# [Directive]
Please put every line of the rows below into a numbered list, leaving out blank lines and the pictures.

[Chart tasks with short answers]
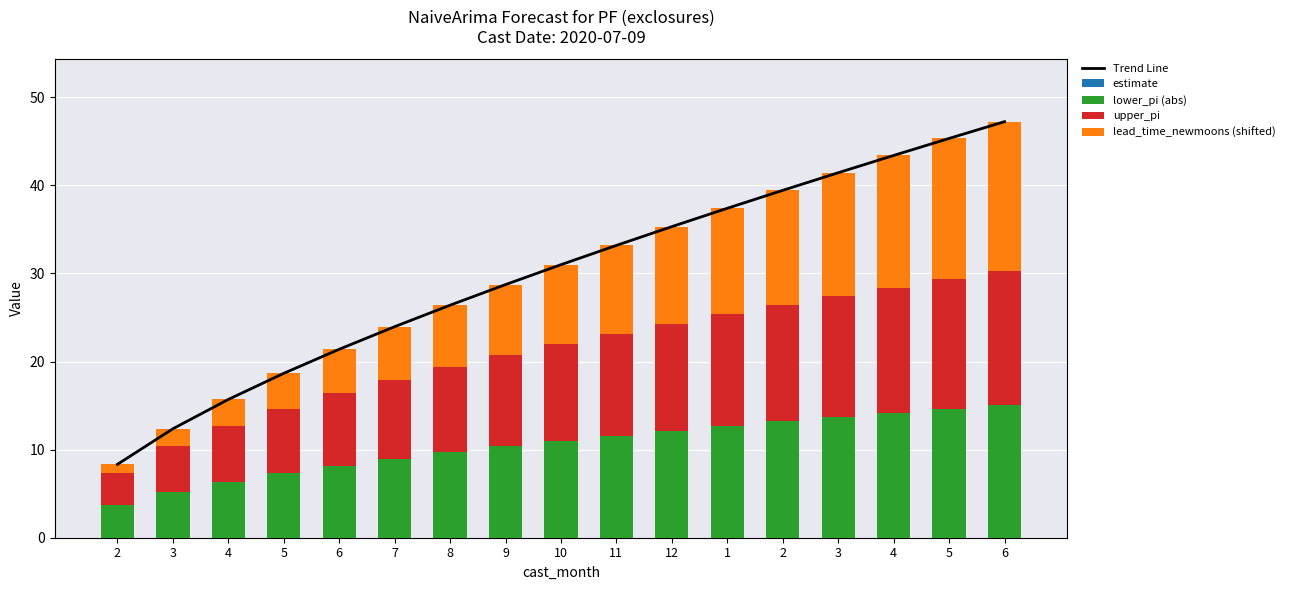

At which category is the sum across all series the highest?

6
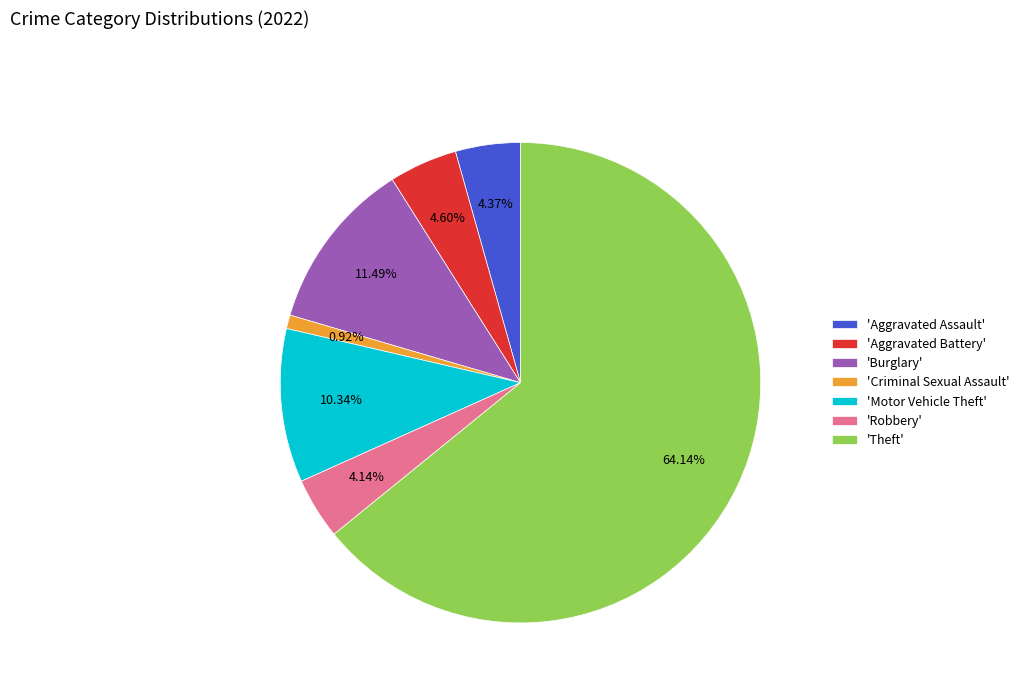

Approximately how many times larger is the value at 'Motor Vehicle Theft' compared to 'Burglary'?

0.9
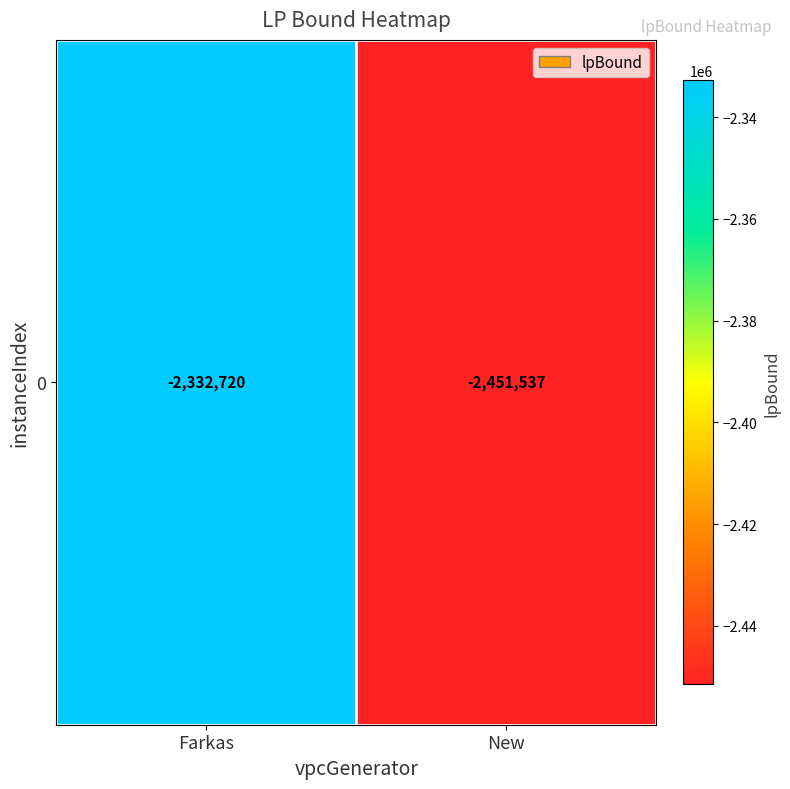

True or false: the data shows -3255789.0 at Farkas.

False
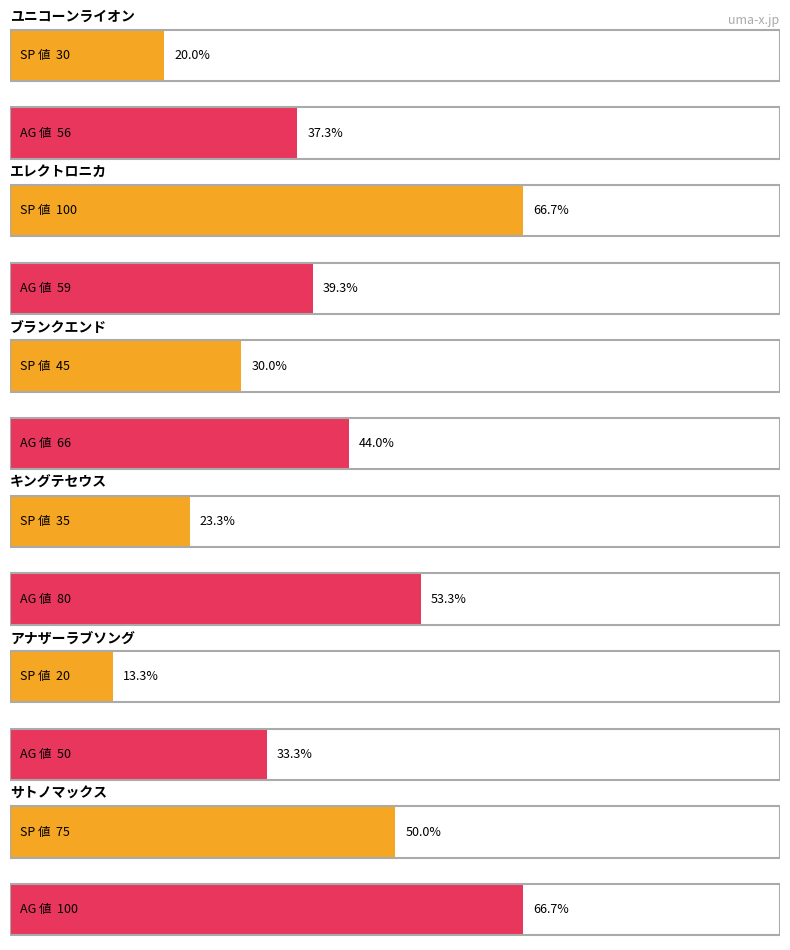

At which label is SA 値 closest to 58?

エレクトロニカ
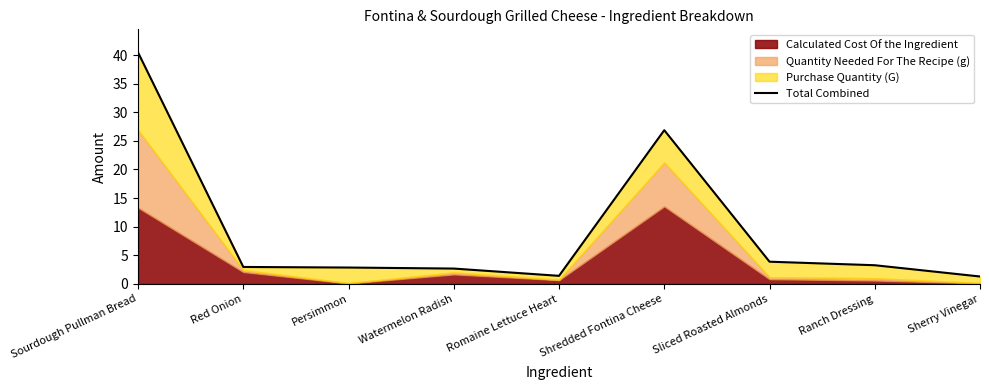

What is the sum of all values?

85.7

# [Response to the task]
1. At which category is the sum across all series the highest?
2. 6
3. Approximately how many times larger is the value at 'Motor Vehicle Theft' compared to 'Burglary'?
4. 0.9
5. True or false: the data shows -3255789.0 at Farkas.
6. False
7. At which label is SA 値 closest to 58?
8. エレクトロニカ
9. What is the sum of all values?
10. 85.7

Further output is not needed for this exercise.